TOKYO—When Toyota Motor Corp. launches its all-battery Lexus next year, the luxury model will be able to drive autonomously on highways, a big step for the Japanese automaker, which has so far trailed rivals in bringing self-driving cars to market.
Announced at the Tokyo Motor Show this week, the new Lexus shows how Toyota is putting its research on self-driving technology to work in cars that have limited automation.
That strategy comes as more automakers—and even governments—are taking a longer view toward artificial intelligence (AI) and self-driving cars, paring back development targets after fatal accidents in Tesla Inc. cars have shown the complexity of the technology.
Right now, component manufacturers and venture companies working on the technology “are revising their timeline for AI deployment significantly,” Executive Vice President Shigeki Tomoyama told a small group of reporters last week.
While Toyota is using the motor show to tout its push to become a “future mobility company” showcasing futuristic, AI-based driving companions and miniature delivery robots, on the sidelines, Tomoyama injected a dose of reality about the pace of developing future cars.
“Right from the get-go, we figured it’s going to be a time-consuming endeavor,” he said. “There’s no particular need to rethink the time frame for our AI self-drive technology investment and development.”
Toyota next year will release its first so-called “Level 2” autonomous car, capable of driving itself on the highway, “from entrance to exit, with traffic merging capability,” Tomoyama said.
Other automakers already market “Level 2” cars, but a growing number are pushing out their schedules to develop future autonomous technologies, citing the high hurdle to clear before enabling cars to perform more driving tasks.
Nissan Motor Co. also has abandoned an earlier in-house target to develop cars which can drive themselves on city streets by 2020. At the moment, its cars are able to drive on highways and park autonomously.
To develop the more advanced “Level 3” hands-free automated driving technology, Nissan will need at least until the late 2020s, Tetsuro Ueda, an expert at Nissan’s mobility service research center, told reporters this month.
German automaker Volkswagen AG is also grappling with the size of the challenge.
“We really thought at the beginning, it would be just maybe next year or so,” said Aria Etemad, a project manager at Volkswagen Group Research. “But as we dig into that topic, we see huge complexities that we are facing.”
Tesla is a notable exception to the cautious view.

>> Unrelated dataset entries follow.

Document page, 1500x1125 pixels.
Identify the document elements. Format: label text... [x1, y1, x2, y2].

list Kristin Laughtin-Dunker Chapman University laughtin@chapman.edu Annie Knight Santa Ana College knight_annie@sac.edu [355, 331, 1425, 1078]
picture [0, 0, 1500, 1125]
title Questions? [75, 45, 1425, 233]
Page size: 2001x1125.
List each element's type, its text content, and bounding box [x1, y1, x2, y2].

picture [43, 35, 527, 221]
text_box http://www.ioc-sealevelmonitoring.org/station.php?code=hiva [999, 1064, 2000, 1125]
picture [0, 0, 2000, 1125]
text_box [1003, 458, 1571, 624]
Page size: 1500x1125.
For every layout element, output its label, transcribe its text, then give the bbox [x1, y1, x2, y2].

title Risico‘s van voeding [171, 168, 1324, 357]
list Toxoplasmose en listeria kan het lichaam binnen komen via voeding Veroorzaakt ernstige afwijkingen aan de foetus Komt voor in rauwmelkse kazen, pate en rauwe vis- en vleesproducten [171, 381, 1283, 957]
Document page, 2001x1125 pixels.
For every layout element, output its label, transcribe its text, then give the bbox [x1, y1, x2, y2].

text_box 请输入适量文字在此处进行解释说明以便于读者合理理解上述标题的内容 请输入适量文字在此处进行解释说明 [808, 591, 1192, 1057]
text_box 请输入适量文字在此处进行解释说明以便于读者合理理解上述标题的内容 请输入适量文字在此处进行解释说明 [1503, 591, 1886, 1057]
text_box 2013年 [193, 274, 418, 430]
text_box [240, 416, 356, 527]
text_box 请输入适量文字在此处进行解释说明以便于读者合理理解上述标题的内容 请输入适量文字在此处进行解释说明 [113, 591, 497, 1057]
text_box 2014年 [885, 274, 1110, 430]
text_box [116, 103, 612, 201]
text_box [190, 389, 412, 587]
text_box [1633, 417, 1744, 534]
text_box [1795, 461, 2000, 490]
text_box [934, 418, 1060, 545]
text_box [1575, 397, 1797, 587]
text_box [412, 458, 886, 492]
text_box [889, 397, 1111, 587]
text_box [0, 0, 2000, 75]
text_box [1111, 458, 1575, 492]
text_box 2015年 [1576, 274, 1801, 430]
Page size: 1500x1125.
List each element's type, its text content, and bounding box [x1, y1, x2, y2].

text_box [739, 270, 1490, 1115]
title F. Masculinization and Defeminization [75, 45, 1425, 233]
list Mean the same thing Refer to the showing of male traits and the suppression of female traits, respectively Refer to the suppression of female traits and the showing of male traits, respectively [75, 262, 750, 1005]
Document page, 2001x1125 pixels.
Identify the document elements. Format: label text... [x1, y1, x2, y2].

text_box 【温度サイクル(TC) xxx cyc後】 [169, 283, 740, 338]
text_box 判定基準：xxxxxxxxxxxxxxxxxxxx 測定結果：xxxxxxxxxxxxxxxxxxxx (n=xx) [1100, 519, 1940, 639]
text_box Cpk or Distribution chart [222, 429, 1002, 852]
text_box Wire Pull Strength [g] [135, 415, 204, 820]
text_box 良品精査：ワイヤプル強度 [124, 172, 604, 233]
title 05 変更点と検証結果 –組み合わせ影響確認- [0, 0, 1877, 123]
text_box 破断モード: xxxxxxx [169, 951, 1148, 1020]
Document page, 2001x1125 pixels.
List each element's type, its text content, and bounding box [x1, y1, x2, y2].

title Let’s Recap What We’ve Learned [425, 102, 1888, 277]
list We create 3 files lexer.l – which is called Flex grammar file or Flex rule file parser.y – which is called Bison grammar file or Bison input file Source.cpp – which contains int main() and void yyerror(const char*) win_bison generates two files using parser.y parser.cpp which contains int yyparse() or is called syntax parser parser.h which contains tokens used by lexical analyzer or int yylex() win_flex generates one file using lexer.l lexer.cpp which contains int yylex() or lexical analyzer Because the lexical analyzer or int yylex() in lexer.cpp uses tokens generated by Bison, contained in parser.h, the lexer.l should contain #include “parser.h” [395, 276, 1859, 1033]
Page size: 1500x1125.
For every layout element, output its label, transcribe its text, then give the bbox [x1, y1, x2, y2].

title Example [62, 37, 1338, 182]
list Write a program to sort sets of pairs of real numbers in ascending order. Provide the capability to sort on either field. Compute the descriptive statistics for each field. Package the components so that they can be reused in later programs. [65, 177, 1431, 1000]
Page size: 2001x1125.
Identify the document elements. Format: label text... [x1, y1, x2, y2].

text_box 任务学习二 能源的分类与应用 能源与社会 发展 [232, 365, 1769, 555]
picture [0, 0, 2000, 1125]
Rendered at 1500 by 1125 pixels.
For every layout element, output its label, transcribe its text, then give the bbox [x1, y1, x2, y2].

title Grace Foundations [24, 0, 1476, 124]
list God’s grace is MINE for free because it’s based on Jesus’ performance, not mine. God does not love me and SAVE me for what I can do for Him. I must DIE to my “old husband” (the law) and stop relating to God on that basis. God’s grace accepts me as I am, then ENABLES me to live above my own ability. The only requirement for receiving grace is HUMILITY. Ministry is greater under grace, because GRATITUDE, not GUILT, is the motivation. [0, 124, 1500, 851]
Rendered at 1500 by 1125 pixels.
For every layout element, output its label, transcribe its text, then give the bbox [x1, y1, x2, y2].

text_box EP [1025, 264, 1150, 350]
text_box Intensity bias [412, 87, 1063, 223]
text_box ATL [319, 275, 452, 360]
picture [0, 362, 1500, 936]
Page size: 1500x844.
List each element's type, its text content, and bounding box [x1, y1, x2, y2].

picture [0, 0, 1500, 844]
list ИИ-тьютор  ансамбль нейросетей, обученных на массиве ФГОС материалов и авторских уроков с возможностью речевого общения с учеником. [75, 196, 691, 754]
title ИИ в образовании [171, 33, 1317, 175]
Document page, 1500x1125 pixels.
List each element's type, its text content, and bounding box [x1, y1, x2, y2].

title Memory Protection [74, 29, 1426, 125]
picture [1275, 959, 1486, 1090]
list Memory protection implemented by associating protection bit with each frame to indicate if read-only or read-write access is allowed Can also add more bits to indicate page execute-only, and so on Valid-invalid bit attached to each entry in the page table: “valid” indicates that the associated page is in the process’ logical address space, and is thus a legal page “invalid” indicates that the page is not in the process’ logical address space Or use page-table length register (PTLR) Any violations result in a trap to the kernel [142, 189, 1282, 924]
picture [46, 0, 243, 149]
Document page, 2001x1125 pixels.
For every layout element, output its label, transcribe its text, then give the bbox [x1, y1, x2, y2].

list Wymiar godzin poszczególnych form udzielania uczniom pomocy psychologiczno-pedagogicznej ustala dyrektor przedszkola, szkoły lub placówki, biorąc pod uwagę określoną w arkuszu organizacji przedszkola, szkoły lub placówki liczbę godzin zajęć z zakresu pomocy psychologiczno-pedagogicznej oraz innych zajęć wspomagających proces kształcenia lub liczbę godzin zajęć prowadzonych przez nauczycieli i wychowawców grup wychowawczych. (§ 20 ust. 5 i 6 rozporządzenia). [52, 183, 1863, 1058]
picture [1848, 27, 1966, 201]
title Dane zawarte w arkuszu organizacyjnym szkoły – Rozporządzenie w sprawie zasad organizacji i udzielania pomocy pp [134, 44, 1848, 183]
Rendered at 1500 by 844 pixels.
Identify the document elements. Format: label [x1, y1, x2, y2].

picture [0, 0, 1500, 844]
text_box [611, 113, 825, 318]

Chief Executive Elon Musk told investors on Wednesday that Tesla could release software to enable “fully functional full self-driving” capability by the end of this year.
However, Musk qualified that by saying cars would still need to be “supervised” by a human driver. By the end of next year, Musk said Tesla hopes to release autonomous driving software “reliable enough that you do not need to pay attention”. But he added “acceptance by regulatory authorities will vary by jurisdiction.”
General Motors Co.’s self-driving unit, Cruise, said earlier this year it was delaying the commercial deployment of cars past its target of 2019 as more testing of the vehicles was required.
In GM’s case, unexpected technical challenges, including the difficulty for cars to identify whether objects are in motion, are requiring the company to take more time and caution to develop its technology, sources have told Reuters.
The Japanese components maker Denso, Toyota’s biggest supplier, believes it will take years for the technology for fully self-driving cars to hit the roads. For now it is working toward developing cars that can accelerate and brake on their own with driver monitoring.
“The most difficult aspect of developing these driving systems is to anticipate unexpected movements in the vehicle’s surroundings,” said Hajime Kumabe, the head of Denso’s engineering R&D center in Tokyo.